▶ INSTRUCTIONS FOR THE TASK:
Go to the line with "ALL DESTINATIONS" in the material below and copy from there through the line with "OUT OF STOCK", exactly. Pictures are not copied.
*** Opening PROVIDED DATA ***
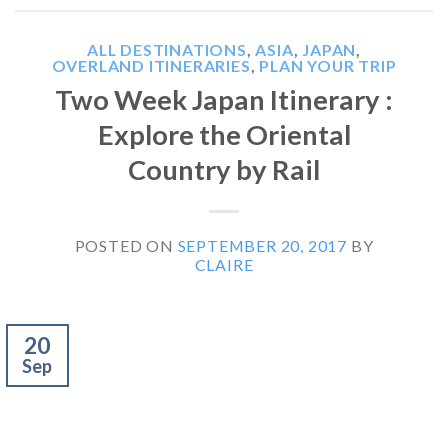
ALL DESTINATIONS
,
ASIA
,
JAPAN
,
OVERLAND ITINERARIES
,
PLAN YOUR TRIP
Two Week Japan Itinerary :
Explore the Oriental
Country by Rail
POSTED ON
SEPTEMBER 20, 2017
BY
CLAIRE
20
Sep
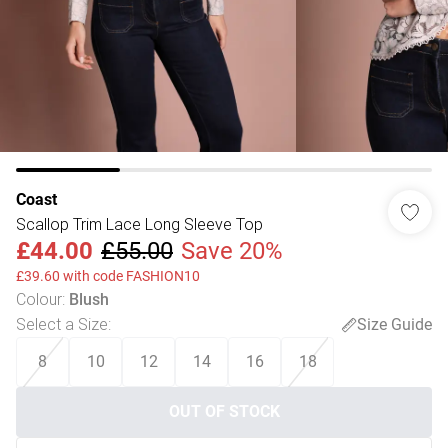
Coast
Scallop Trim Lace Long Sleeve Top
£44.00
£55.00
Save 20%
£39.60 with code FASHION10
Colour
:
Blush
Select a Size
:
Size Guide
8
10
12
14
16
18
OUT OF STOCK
*** Closing PROVIDED DATA ***
*** Opening PROVIDED DATA ***
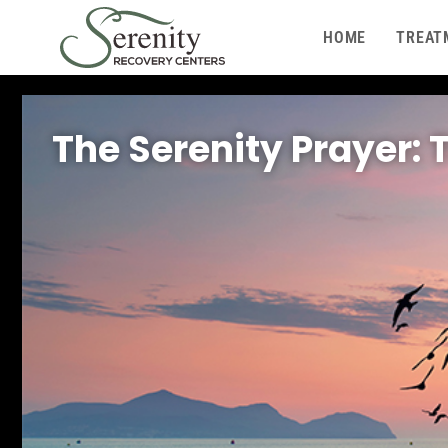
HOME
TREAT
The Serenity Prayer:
*** Closing PROVIDED DATA ***
▶ EXPECTED ANSWER:
ALL DESTINATIONS
,
ASIA
,
JAPAN
,
OVERLAND ITINERARIES
,
PLAN YOUR TRIP
Two Week Japan Itinerary :
Explore the Oriental
Country by Rail
POSTED ON
SEPTEMBER 20, 2017
BY
CLAIRE
20
Sep
Coast
Scallop Trim Lace Long Sleeve Top
£44.00
£55.00
Save 20%
£39.60 with code FASHION10
Colour
:
Blush
Select a Size
:
Size Guide
8
10
12
14
16
18
OUT OF STOCK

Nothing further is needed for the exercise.